米企業、絶滅したオオカミを「ある意味復活」させることに成功?

2025年4月29日
タグ: 野生生物
遺伝子を編集されて生まれたオオカミ。「ロムルス」と「レムス」と名付けられた[二匹は2024年10月1日に誕生、生後1カ月時](C)Colossal Biosciences/REUTERS.
米テキサス州ダラスに拠点を置くコロッサル・バイオサイエンス社が、絶滅したダイアウルフを「復活」させたと発表した。化石から抽出した古代DNAをもとに遺伝子を編集した結果、真っ白な毛皮を持つオオカミの子が3匹の生まれたという。ただし、専門家はこの主張に対して慎重な見解を示している。

[ワシントン発/ロイター]ダイアウルフは、最後の氷河期に生きたオオカミの仲間だ。現存の生物ではハイイロオオカミに一番近く、現生のオオカミよりもがっしりとした体格と頑丈な頭蓋骨を持っていたことで知られる。アメリカ大陸で最も手ごわい捕食者のひとつだったと考えられているが、多くの大型哺乳類と同じく、最後の氷河期の終わりに絶滅した。

 それから約1万3000年経った今、コロッサル・バイオサイエンス社はダイアウルフを「復活」させた。

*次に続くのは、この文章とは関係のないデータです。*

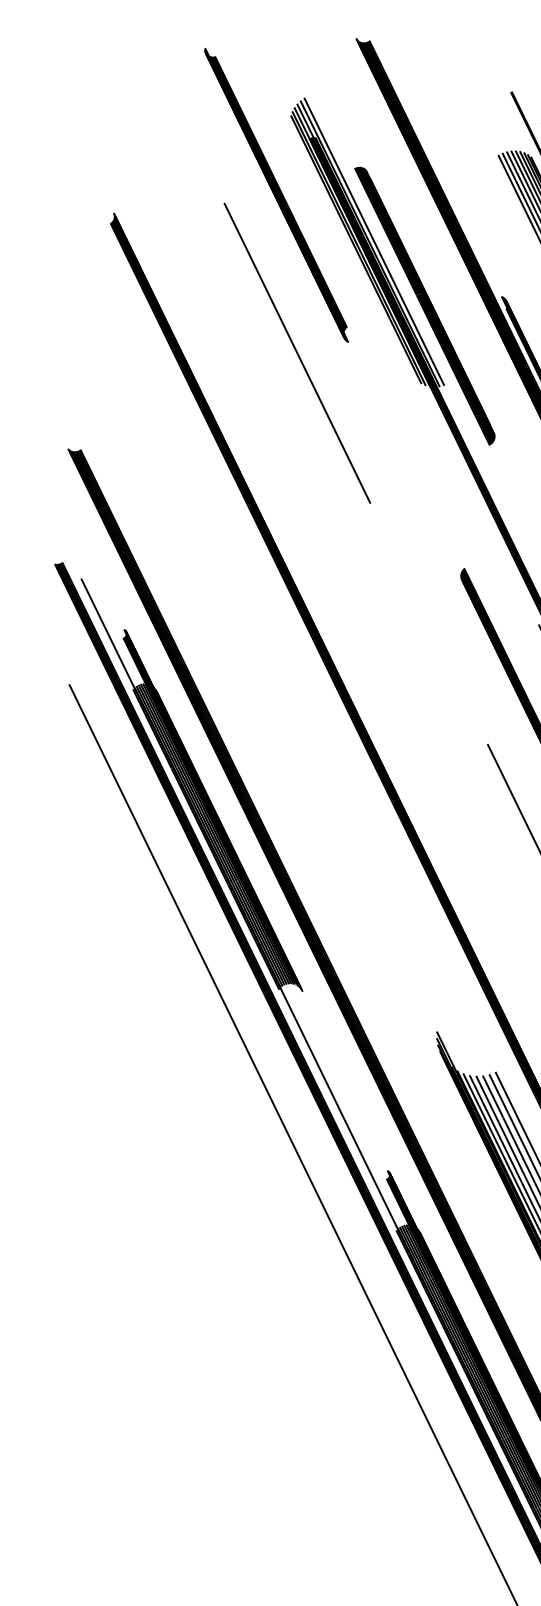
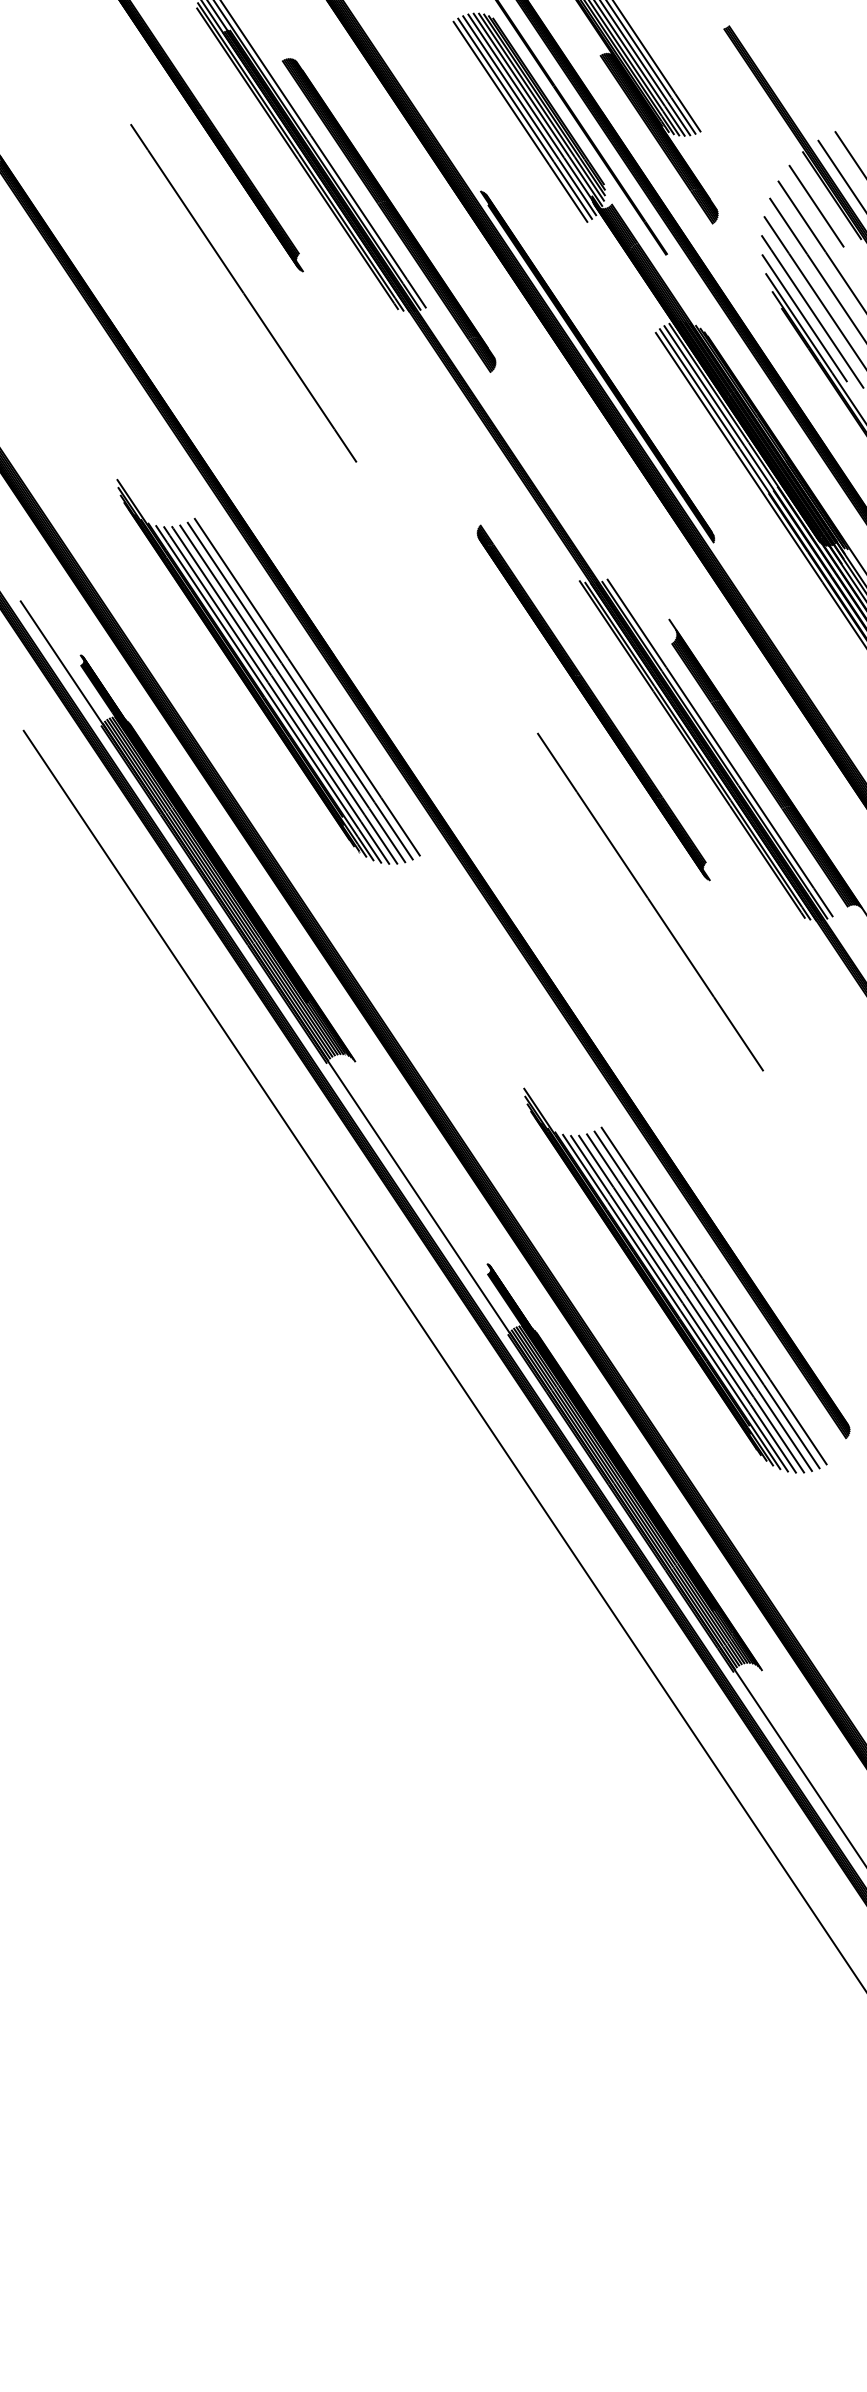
part: (275, 663) -> (268, 671), added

同社は遺伝子を編集して生まれた3匹の子をダイアウルフであると主張し、世界で初めて絶滅から復活した種だと言及している。さらに、こうした技術は、DNAが残されている他の絶滅種にも応用できると述べている。

 しかし、外部の専門家は至って懐疑的だ。これらの個体はダイアウルフというより、あくまで「ダイアウルフの遺伝情報を使って遺伝子組み換えが行われたハイイロオオカミ」に過ぎないと指摘される。

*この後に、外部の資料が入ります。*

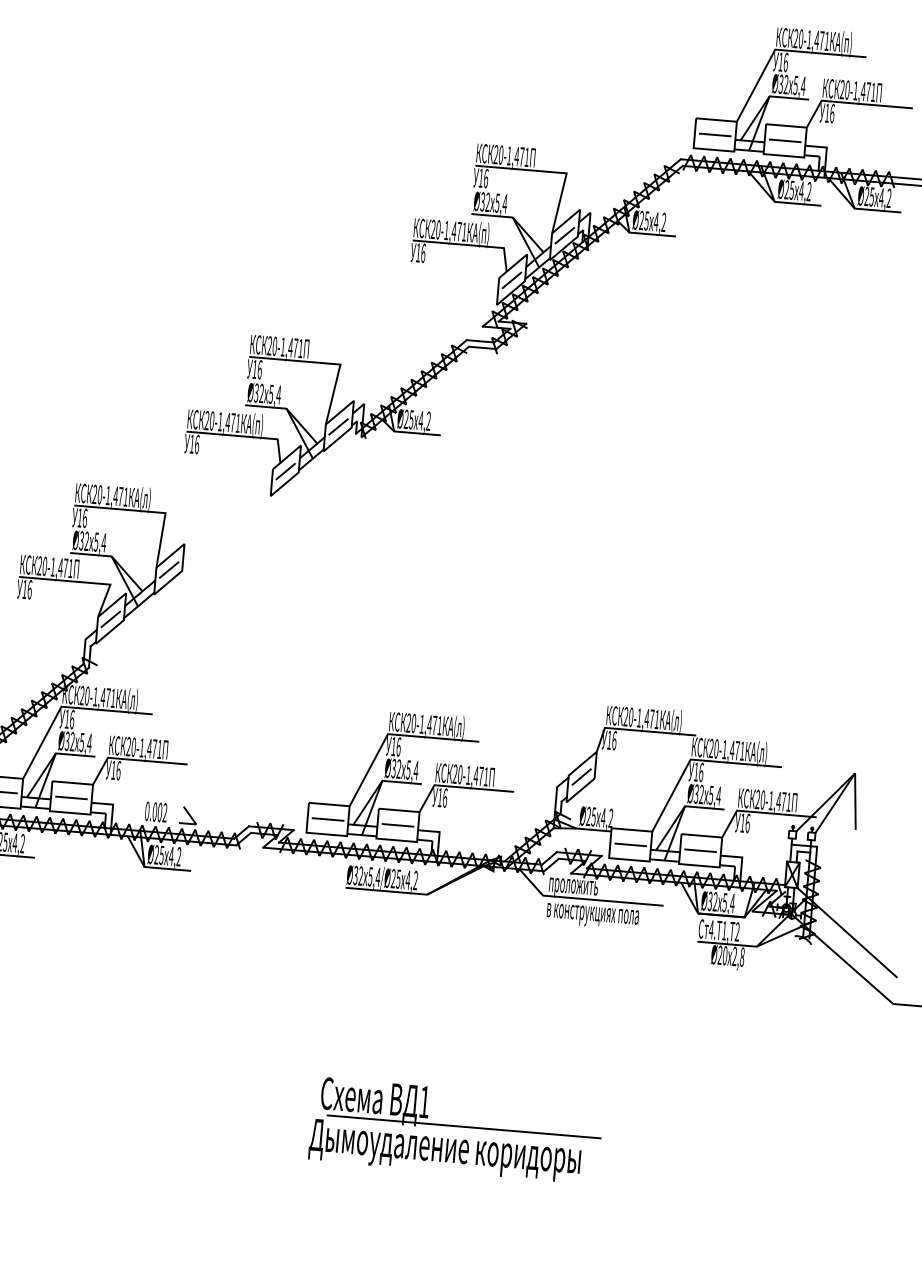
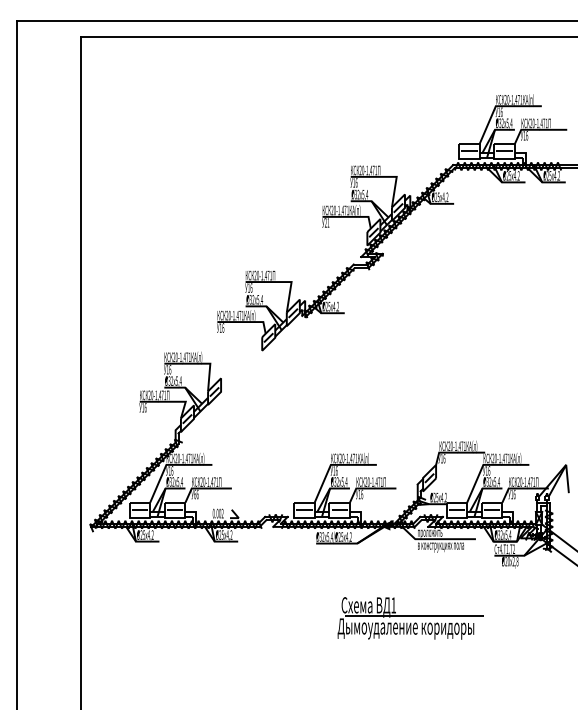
text: (419, 252) -> (326, 222), 16 -> 21
text: (114, 770) -> (195, 494), 16 -> 66
part: (455, 1130) -> (410, 618), moved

 コロッサル・バイオサイエンスの研究者らは、ダイアウルフを「復活」させるため、2匹のダイアウルフの化石から古代DNAを抽出した。使ったのは、オハイオ州のシェリダンピットから出土した約1万3000年前の歯の化石と、アイダホ州アメリカンフォールズで出土した約7万2000年前の内耳骨の化石。この素材をもとに、ハイイロオオカミの遺伝子20個を編集し、ハイイロオオカミの細胞を「ダイアウルフ化」させた。そしてクローンを作製する方法で、編集済みの細胞から胚を作り、イヌの代理母に移植した。こうして3匹のオオカミは、それぞれ別の代理母から生まれた。

テキサス州北部の施設でミルクを飲む(生後15日)(C)Colossal Biosciences/REUTERS

 子オオカミは、オス2匹とメス1匹が生まれている。